UK January
Releases
by John Berlyne
The top UK publishing houses offer us a real mixed bag to start the
year. After my rant last month regarding the proliferation of fantasy
flooding the UK it is nice to see some other stuff being released. Don't
get me wrong - I like fantasy - but you can have too much of a good
thing!
Gollancz
celebrates the advent of the year 2001 brings a fitting and wonderful tribute to
Sir Arthur C. Clarke in the form of a new volume of his collected
stories. Published by Victor Gollancz in hard cover this hefty volume
contains every short story Clarke has ever published, from Travel By
Wire (1937) to Improving the Neighborhood (1999). It is a fabulous book
and priced at only £20.00 seems a snip at this price considering what
you're getting for your money. (Arthur
C. Clarke The Collected Stories)
The second hard cover from Gollancz this month is a non-fiction title
by the man often regarded as Clarke's natural heir. Stephen Baxter's
"Deep Future" is his first non-fiction book and the publicity
material states it is "...an extraordinarily vivid and impassioned
plea for the future, a future that transcends the end of time and matter
..." Priced at £18.00. Baxter's second "Mammoth" book, Longtusk gets it's mass market paperback outing this month
as well. It is published by Orion/Millennium and is priced at £5.99.
Gollancz continues their excellent yellow jacket SF Collectors'
Editions with the publication of William Tenn's 1968 classic Of
Men & Monsters. This is Tenn's only full length novel and is
well worth a look. It is priced at £9.99. (Note from SFRevu editor
Ernest Lilley - I concur completely, Tenn is often overlooked though he
did a lot of fabulous work.)
Millenium continues their Science Fiction Masterworks series with the
publication of Samuel R. Delany's Nova. Number 37 in this
series of classic reprints, the edition is priced at £6.99. The Fantasy
Masterworks series has a thirteenth title published - Fevre
Dream by George R.R. Martin. This is a tale of vampires in 19th
Century America and is priced at £6.99. Also from Millennium this month
comes Finity by John Barnes. This is the mass market
paperback edition of Barnes' 1999 alternative future novel in which the
Nazi's won WWII. Priced at £6.99. The final January title from this
publisher is Owlknight, the third title in the fantasy
series by Mercedes Lackey and Larry Dixon. This is a paperback edition
priced at £6.99.

------------------------------------------------

Please answer these questions from the January releases column:
1. What is the price of the Clarke collected stories volume?
2. What number does Nova hold in the Science Fiction Masterworks series?
3. Who wrote Owlknight with Mercedes Lackey?
Rely on the January releases column alone, not on the entries.

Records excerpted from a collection
------------------------------------------------

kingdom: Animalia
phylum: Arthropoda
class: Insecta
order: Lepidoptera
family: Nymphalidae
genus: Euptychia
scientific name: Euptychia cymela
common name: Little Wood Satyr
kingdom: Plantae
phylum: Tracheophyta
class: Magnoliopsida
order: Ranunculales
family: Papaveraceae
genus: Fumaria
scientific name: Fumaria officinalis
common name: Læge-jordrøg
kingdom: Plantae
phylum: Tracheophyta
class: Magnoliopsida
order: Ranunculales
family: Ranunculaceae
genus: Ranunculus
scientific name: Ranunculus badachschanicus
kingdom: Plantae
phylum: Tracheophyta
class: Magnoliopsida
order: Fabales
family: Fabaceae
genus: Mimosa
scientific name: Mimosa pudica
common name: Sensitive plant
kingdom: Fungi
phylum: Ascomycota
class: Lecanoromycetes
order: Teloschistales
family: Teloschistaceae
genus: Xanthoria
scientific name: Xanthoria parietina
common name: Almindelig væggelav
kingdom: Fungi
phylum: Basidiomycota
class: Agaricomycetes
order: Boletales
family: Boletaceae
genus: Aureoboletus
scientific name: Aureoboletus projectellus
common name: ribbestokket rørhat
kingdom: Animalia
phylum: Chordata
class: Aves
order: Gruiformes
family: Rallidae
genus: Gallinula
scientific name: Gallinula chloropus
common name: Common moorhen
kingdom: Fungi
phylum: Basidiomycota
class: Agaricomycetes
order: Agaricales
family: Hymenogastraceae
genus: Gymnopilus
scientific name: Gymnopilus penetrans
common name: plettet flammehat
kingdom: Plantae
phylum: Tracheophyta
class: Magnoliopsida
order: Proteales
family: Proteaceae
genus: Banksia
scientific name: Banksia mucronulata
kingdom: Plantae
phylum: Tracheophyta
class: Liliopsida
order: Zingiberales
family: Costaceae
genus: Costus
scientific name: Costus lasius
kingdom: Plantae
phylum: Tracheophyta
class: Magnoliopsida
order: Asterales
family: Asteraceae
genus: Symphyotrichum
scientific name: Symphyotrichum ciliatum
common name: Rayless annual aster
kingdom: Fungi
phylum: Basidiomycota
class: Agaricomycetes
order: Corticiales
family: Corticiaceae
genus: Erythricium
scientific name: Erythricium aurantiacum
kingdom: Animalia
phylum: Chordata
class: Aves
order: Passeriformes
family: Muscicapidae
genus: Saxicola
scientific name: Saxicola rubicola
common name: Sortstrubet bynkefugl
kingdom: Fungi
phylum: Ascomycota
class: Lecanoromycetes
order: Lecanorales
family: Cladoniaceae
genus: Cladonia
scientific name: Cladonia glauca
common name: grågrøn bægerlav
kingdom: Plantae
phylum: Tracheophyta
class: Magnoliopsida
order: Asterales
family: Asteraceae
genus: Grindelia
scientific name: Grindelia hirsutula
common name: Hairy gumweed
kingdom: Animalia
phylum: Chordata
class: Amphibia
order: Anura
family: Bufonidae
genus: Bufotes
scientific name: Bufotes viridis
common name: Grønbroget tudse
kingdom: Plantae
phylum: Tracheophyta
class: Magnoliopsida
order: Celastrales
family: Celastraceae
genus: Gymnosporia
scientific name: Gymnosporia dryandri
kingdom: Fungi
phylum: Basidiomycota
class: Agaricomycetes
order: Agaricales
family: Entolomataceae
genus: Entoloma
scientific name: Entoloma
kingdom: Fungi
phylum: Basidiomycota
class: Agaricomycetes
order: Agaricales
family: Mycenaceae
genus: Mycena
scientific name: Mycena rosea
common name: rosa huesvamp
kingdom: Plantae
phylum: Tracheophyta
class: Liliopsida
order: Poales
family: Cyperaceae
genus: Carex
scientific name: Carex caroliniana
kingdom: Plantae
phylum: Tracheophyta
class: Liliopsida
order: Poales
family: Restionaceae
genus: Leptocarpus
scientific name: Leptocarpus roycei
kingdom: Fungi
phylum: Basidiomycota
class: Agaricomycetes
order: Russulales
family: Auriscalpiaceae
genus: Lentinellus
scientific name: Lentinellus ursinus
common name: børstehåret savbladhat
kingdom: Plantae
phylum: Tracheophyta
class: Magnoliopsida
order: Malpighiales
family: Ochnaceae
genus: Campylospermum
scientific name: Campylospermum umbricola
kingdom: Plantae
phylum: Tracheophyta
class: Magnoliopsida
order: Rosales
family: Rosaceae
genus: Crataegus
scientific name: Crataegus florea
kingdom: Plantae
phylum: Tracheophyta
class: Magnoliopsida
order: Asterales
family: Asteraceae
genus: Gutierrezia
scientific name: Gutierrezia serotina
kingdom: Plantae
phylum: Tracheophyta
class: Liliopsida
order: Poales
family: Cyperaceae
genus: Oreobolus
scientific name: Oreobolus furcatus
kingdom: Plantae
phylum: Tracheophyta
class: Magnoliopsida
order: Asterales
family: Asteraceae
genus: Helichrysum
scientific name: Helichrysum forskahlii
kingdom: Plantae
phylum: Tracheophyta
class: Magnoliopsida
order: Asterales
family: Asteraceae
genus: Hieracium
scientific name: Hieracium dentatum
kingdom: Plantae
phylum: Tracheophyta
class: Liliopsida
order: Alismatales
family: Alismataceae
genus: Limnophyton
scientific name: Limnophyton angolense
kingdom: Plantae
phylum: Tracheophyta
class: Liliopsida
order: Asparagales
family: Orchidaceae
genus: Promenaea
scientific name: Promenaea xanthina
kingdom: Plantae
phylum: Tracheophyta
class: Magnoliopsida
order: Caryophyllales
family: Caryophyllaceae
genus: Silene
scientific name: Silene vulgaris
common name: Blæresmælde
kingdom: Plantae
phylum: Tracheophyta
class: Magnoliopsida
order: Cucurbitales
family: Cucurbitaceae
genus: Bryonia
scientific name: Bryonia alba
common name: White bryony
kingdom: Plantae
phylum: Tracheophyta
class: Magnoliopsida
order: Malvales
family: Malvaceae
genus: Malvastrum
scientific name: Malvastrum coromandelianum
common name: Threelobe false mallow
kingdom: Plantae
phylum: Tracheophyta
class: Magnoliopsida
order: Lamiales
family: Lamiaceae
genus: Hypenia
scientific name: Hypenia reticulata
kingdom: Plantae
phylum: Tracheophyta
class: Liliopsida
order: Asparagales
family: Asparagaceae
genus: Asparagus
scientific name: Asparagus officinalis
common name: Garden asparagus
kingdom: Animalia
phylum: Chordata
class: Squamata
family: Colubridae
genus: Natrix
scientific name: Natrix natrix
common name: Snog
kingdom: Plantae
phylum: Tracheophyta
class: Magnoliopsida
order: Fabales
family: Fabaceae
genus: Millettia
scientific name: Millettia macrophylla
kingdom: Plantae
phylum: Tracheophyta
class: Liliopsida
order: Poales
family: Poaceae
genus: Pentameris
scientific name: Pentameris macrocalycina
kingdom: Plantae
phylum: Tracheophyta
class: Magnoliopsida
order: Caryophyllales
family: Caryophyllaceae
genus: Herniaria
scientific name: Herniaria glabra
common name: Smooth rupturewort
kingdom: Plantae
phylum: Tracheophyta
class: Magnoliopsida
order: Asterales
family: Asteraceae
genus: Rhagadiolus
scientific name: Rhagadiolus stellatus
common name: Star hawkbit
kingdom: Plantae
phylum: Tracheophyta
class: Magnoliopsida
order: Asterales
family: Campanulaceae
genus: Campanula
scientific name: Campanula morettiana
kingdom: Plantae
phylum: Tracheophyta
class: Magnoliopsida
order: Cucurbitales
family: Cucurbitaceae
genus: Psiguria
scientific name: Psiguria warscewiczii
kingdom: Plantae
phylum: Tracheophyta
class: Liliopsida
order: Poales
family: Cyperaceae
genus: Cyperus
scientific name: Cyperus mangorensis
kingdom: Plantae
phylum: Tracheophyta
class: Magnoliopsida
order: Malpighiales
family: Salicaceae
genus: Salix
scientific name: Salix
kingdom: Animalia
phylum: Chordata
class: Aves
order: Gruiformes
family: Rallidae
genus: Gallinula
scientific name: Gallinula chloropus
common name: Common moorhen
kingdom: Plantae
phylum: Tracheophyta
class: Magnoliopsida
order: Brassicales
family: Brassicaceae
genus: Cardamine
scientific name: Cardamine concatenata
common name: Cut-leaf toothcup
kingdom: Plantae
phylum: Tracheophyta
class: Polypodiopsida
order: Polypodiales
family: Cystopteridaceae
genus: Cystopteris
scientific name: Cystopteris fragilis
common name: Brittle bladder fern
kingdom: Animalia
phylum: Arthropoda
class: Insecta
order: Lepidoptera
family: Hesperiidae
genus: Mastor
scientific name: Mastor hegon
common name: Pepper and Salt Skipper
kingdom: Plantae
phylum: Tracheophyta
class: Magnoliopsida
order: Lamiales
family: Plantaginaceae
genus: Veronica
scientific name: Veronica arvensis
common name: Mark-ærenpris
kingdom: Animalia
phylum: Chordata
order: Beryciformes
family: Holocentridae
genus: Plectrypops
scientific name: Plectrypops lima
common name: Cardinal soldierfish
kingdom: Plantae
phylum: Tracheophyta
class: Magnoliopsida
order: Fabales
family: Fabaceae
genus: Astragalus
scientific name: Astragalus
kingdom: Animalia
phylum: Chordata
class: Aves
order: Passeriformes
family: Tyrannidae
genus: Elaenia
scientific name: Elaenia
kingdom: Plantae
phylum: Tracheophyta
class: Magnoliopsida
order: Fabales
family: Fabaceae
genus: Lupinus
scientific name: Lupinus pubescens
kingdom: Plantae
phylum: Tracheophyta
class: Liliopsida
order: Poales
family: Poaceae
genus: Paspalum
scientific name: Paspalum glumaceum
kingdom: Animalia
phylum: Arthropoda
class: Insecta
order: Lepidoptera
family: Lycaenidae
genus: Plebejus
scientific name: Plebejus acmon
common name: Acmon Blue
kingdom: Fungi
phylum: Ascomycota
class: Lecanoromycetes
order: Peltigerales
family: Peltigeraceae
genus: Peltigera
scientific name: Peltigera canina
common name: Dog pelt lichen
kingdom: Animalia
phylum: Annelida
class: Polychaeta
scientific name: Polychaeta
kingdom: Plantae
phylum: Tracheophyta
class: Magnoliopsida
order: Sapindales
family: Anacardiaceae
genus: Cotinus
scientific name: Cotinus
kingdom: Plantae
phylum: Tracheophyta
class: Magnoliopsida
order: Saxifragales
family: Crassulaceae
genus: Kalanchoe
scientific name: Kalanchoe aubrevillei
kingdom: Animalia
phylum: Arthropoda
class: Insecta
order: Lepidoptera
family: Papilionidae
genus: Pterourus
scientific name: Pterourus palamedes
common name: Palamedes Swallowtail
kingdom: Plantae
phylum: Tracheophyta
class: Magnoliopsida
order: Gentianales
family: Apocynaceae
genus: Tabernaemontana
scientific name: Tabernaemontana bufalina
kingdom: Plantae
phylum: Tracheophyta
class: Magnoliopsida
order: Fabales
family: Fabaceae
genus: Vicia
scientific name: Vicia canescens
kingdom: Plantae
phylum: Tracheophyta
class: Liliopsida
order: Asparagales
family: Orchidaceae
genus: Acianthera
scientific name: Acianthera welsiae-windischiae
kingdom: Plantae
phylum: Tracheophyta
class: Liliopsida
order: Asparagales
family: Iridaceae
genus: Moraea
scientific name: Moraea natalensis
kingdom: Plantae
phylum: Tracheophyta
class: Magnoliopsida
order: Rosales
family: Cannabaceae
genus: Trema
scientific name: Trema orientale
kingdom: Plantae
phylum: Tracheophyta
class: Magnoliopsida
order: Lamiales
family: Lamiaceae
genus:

------------------------------------------------

_SOLUTION TO THE EXERCISE_.
1. £20.00
2. 37
3. Larry Dixon